La réalisation d'Herzog apparait par moment comme étant un peu pompeuse, exagérée, peu subtile. Mais l'allemand réussit à conserver un style qui lui est propre et à nous offrir quelques belles...
le 1 avr. 2014
Au tournant du millénaire, Herzog semble avoir voulu jouer la conciliation. S'inspirant de l'histoire vraie d'un colosse juif dans l'Allemagne des années 1930, il met ensemble la force et la beauté, mais ce n'est qu'un premier mélange. Il concilie aussi les scènes bucoliques typiques qu'il affectionnait dans ses années 80, où les paysages semblent toujours humides quoique pas forcément brumeux, et le globbe-trotting qui l'a habité dans les années 90. Partant de Pologne, il va faire voyager le personnage jusque dans la capitale du nazisme montant où il va devenir la marionnette aryanisée d'un Juif lui-même camouflé.
Quoique plus sédentarisé, le tournage d'Invincible est toujours en quête d'authenticité : le colosse est un vrai colosse finlandais (Jouko Ahola), la pianiste est une vraie pianiste d'expérience (Anna Gourari) et Tim Roth (qui est excellent dans son rôle) s'est surpris à pratiquer une hypnose non simulée, telle que réclamée pour le scénario. C'est donc sans tricher que Herzog revient sur sa terre natale pour faire parler l'Histoire.
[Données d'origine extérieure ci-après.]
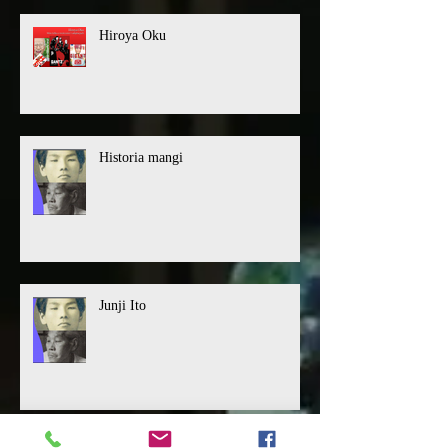
Hiroya Oku
Historia mangi
Junji Ito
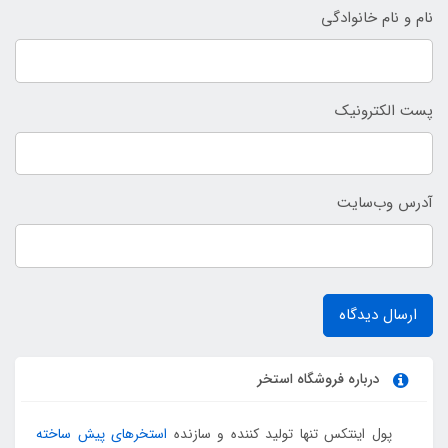
نام و نام خانوادگی
پست الکترونیک
آدرس وب‌سایت
ارسال دیدگاه
درباره فروشگاه استخر
پول اینتکس تنها تولید کننده و سازنده
استخرهای پیش ساخته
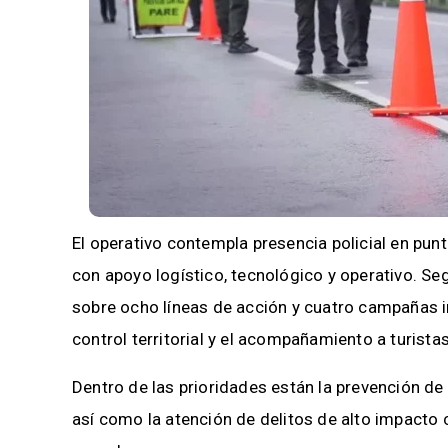
El operativo contempla presencia policial en pun
con apoyo logístico, tecnológico y operativo. Seg
sobre ocho líneas de acción y cuatro campañas ins
control territorial y el acompañamiento a turistas
Dentro de las prioridades están la prevención de
así como la atención de delitos de alto impacto 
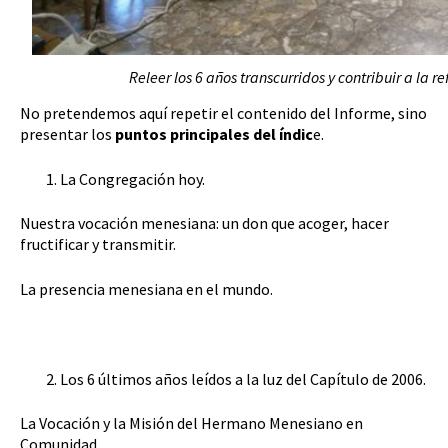
Releer los 6 años transcurridos y contribuir a la re
No pretendemos aquí repetir el contenido del Informe, sino
presentar los
puntos principales del índic
e.
La Congregación hoy.
Nuestra vocación menesiana: un don que acoger, hacer
fructificar y transmitir.
La presencia menesiana en el mundo.
Los 6 últimos años leídos a la luz del Capítulo de 2006.
La Vocación y la Misión del Hermano Menesiano en
Comunidad.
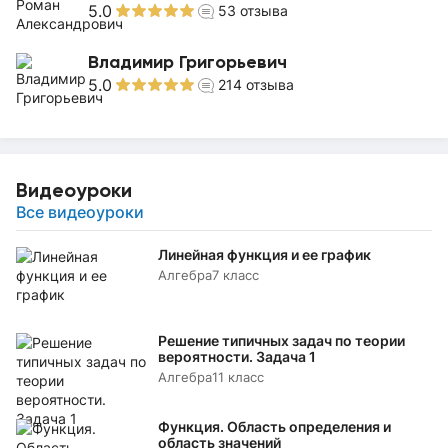
5.0
53
отзыва
Владимир Григорьевич
5.0
214
отзыва
Видеоуроки
Все видеоуроки
Линейная функция и ее график
Алгебра
7 класс
Решение типичных задач по теории
вероятности. Задача 1
Алгебра
11 класс
Функция. Область определения и
область значений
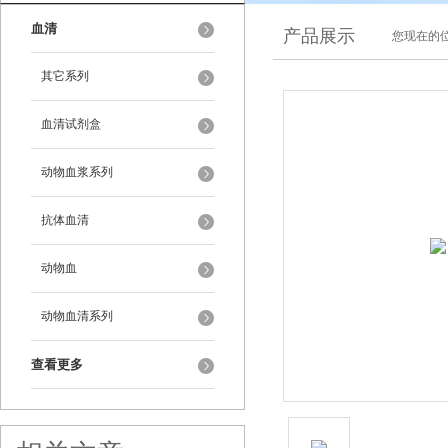
血清
产品展示
您现在的位
其它系列
血清试剂盒
动物血浆系列
抗体血清
动物血
动物血清系列
查看更多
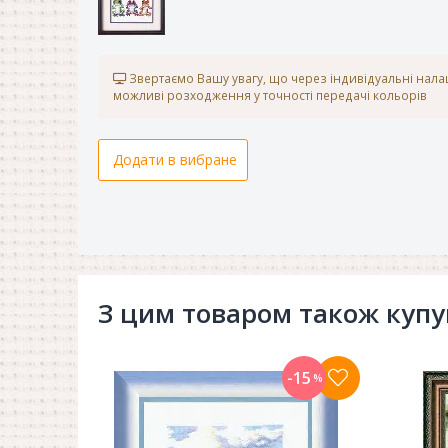
Звертаємо Вашу увагу, що через індивідуальні нал
можливі розходження у точності передачі кольорів
Додати в вибране
З цим товаром також куп
-15
%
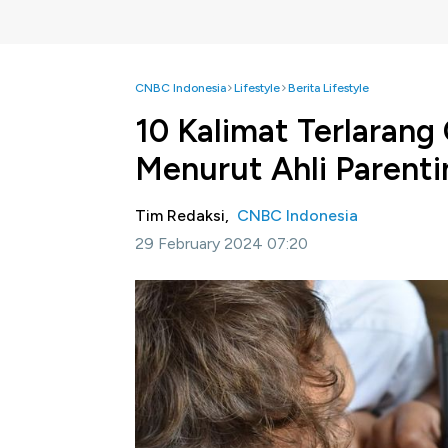
CNBC Indonesia
Lifestyle
Berita Lifestyle
10 Kalimat Terlarang
Menurut Ahli Parenti
Tim Redaksi,
CNBC Indonesia
29 February 2024 07:20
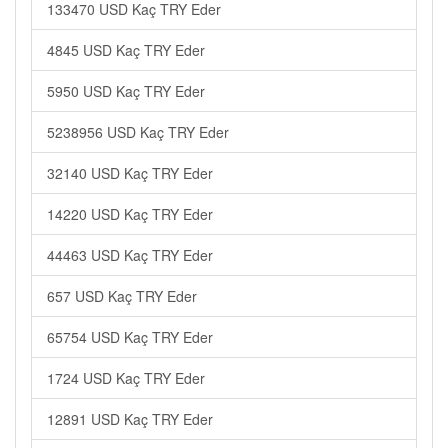
133470 USD Kaç TRY Eder
4845 USD Kaç TRY Eder
5950 USD Kaç TRY Eder
5238956 USD Kaç TRY Eder
32140 USD Kaç TRY Eder
14220 USD Kaç TRY Eder
44463 USD Kaç TRY Eder
657 USD Kaç TRY Eder
65754 USD Kaç TRY Eder
1724 USD Kaç TRY Eder
12891 USD Kaç TRY Eder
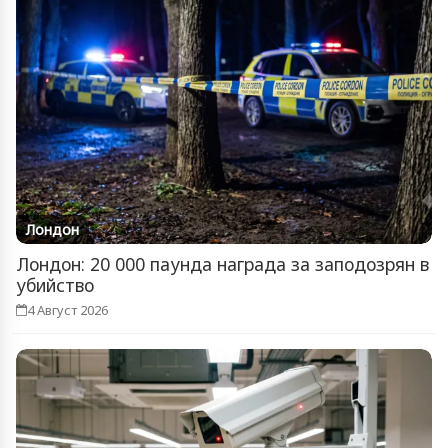
Лондон
Лондон: 20 000 паунда награда за заподозрян в
убийство
4 Август 2026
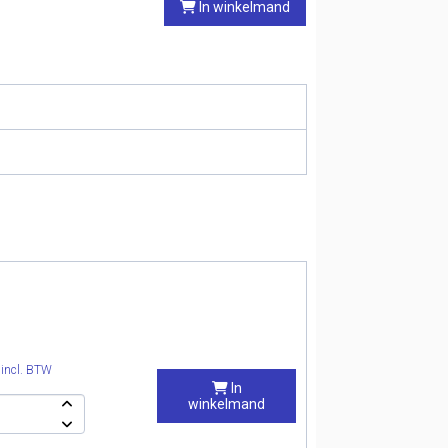
In winkelmand
0
incl. BTW
In
winkelmand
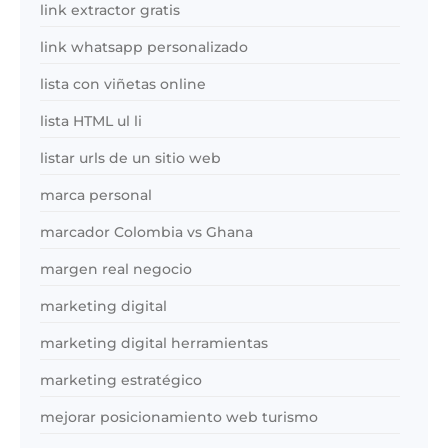
link extractor gratis
link whatsapp personalizado
lista con viñetas online
lista HTML ul li
listar urls de un sitio web
marca personal
marcador Colombia vs Ghana
margen real negocio
marketing digital
marketing digital herramientas
marketing estratégico
mejorar posicionamiento web turismo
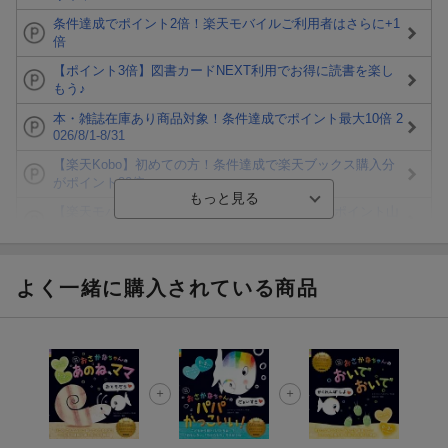
条件達成でポイント2倍！楽天モバイルご利用者はさらに+1
倍
【ポイント3倍】図書カードNEXT利用でお得に読書を楽し
もう♪
本・雑誌在庫あり商品対象！条件達成でポイント最大10倍 2
026/8/1-8/31
【楽天Kobo】初めての方！条件達成で楽天ブックス購入分
がポイント20倍
【楽天モバイルご利用者限定】条件達成で100万ポイント山
分け！
【Rakuten Fashion×楽天ブックス】条件達成で10万ポイン
ト山分け
よく一緒に購入されている商品
【スタンプカード】楽天ポイントもらえる＆抽選で豪華景品
が当たる！
エントリー＆3,000円以上購入で無料データSIM（3GB/月プ
ラン）が当たる！
楽天モバイル紹介キャンペーンの拡散で300円OFFクーポン
進呈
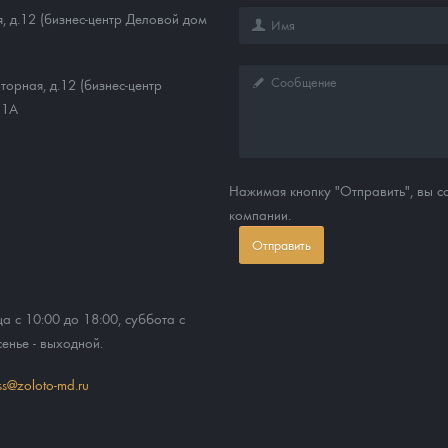
, д.12 (бизнес-центр Деловой дом
торная, д.12 (бизнес-центр
11А
Нажимая кнопку "Отправить", вы 
компании.
Отправить
ца с 10:00 до 18:00, суббота с
сенье - выходной.
ss@zoloto-md.ru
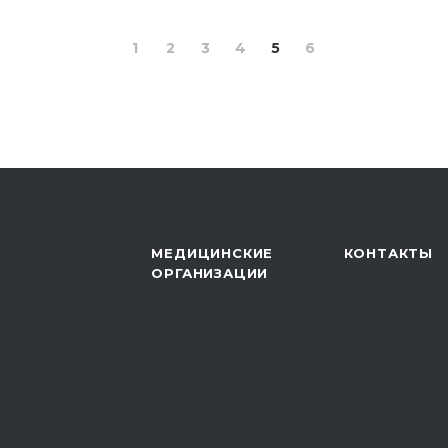
1
2
3
4
5
6
МЕДИЦИНСКИЕ
КОНТАКТЫ
ОРГАНИЗАЦИИ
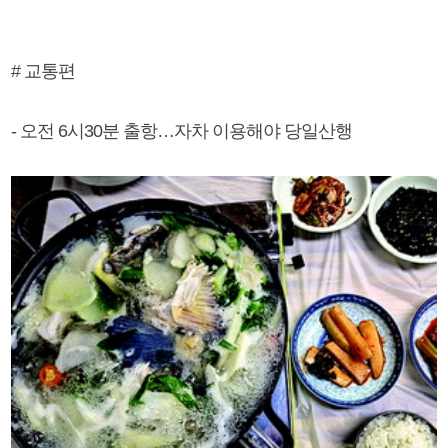
# 교통편
- 오전 6시30분 출항…자차 이용해야 당일산행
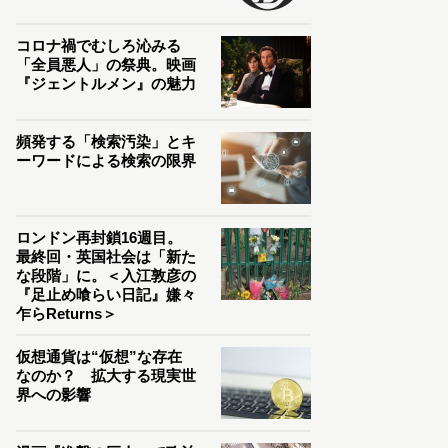
コロナ禍でむしろ沁みる
「全員悪人」の祭典。映画
『ジェントルメン』の魅力
頻発する「検索汚染」とキ
ーワードによる検索の限界
ロンドン再封鎖16週目。
最終回・英国社会は「新た
な段階」に。＜入江敦彦の
『足止め喰らい日記』嫌々
乍らReturns＞
仮想通貨は“仮想”な存在
なのか？ 拡大する現実世
界への影響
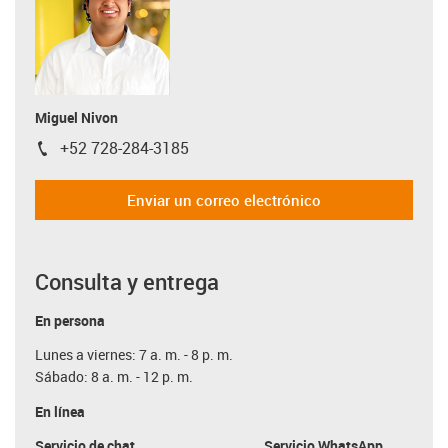
Miguel Nivon
+52 728-284-3185
igus-icon-phone
Enviar un correo electrónico
Consulta y entrega
En persona
Lunes a viernes: 7 a. m. - 8 p. m.
Sábado: 8 a. m. - 12 p. m.
En línea
Servicio de chat
Servicio WhatsApp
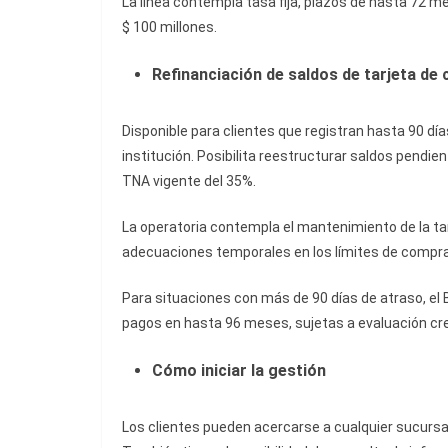
La línea contempla tasa fija, plazos de hasta 72 
$ 100 millones.
Refinanciación de saldos de tarjeta de 
Disponible para clientes que registran hasta 90 día
institución. Posibilita reestructurar saldos pendi
TNA vigente del 35%.
La operatoria contempla el mantenimiento de la tarj
adecuaciones temporales en los límites de compr
Para situaciones con más de 90 días de atraso, el 
pagos en hasta 96 meses, sujetas a evaluación cred
Cómo iniciar la gestión
Los clientes pueden acercarse a cualquier sucursal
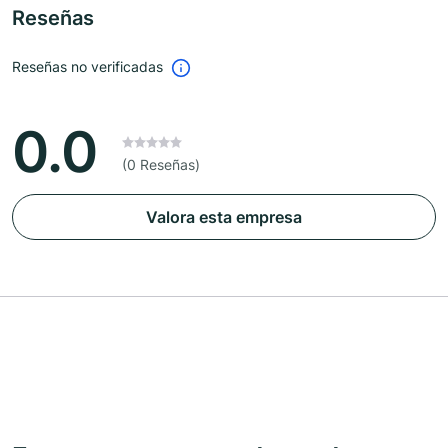
Reseñas
Reseñas no verificadas
0.0
(0 Reseñas)
Valora esta empresa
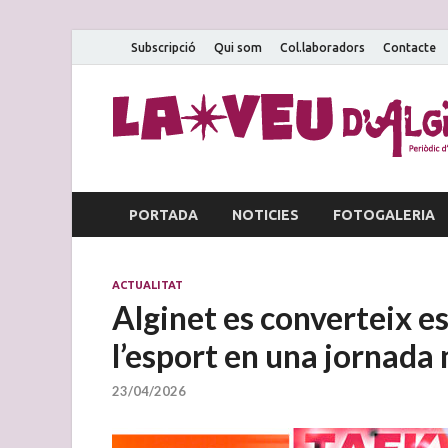
Subscripció
Qui som
Col.laboradors
Contacte
PORTADA
NOTICIES
FOTOGALERIA
ACTUALITAT
Alginet es converteix es
l’esport en una jornada 
23/04/2026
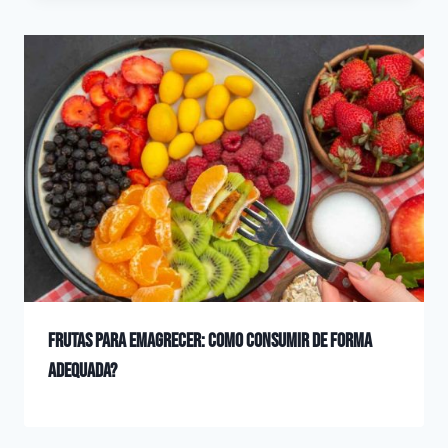
Frutas para emagrecer: como consumir de forma
adequada?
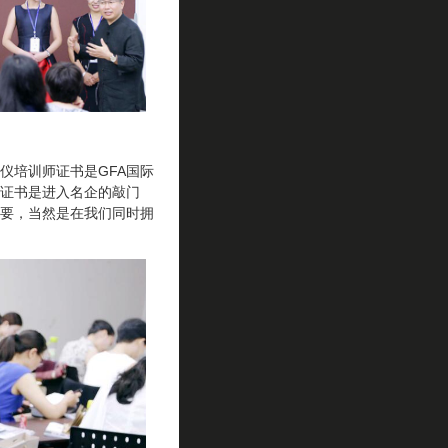
仪培训师证书是GFA国际
证书是进入名企的敲门
要，当然是在我们同时拥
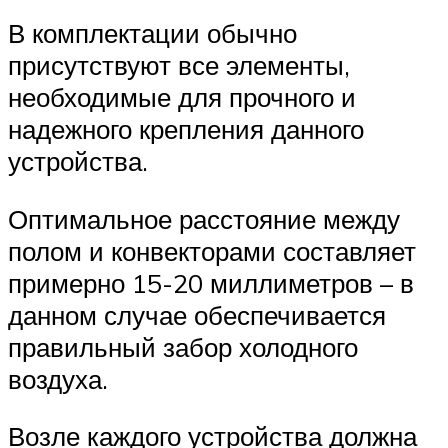
В комплектации обычно
присутствуют все элементы,
необходимые для прочного и
надежного крепления данного
устройства.
Оптимальное расстояние между
полом и конвекторами составляет
примерно 15-20 миллиметров – в
данном случае обеспечивается
правильный забор холодного
воздуха.
Возле каждого устройства должна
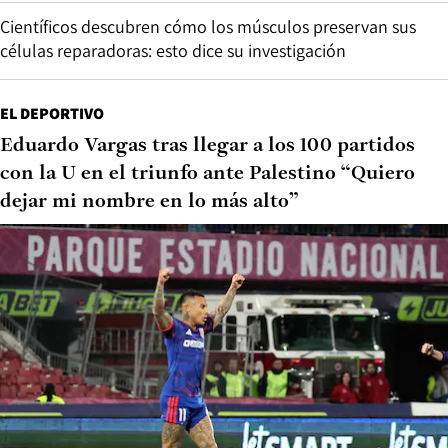
Científicos descubren cómo los músculos preservan sus
células reparadoras: esto dice su investigación
EL DEPORTIVO
Eduardo Vargas tras llegar a los 100 partidos
con la U en el triunfo ante Palestino “Quiero
dejar mi nombre en lo más alto”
Mais on peut lui faire le reproche de ne pas avoir laissé le film se trouver : peu subtil (les rôles de Himmler et Goebbels sont caricaturaux, au mieux minimalistes) et traître à sa propre cause (Polonais et Allemands parlent anglais, mais avec accent, dans un Berlin panneauté en allemand), le film est trop politique pour être poétique (la montée du nazisme ne nous apprend ni n'apporte rien).
La collaboration de Ahola avec Jacob Wein, qui joue son petit frère, est un des aspects les plus satisfaisants du film, avec certains passages des dialogues (ceux de Wein et Herbert Golder - le rabbin - notamment) ainsi que la façon dont Herzog a donné de sa personne pour toutes les facettes du scénario sans discrimination. Mais Invincible laisse un goût amer de modernophobie dont la contradiction le gangrène ; Herzog fait le deuil de son frère ennemi Kinski, ainsi que de ses anciennes méthodes et du XXème siècle tout entier, mais sa ferveur traditionnaliste le cloue sur place.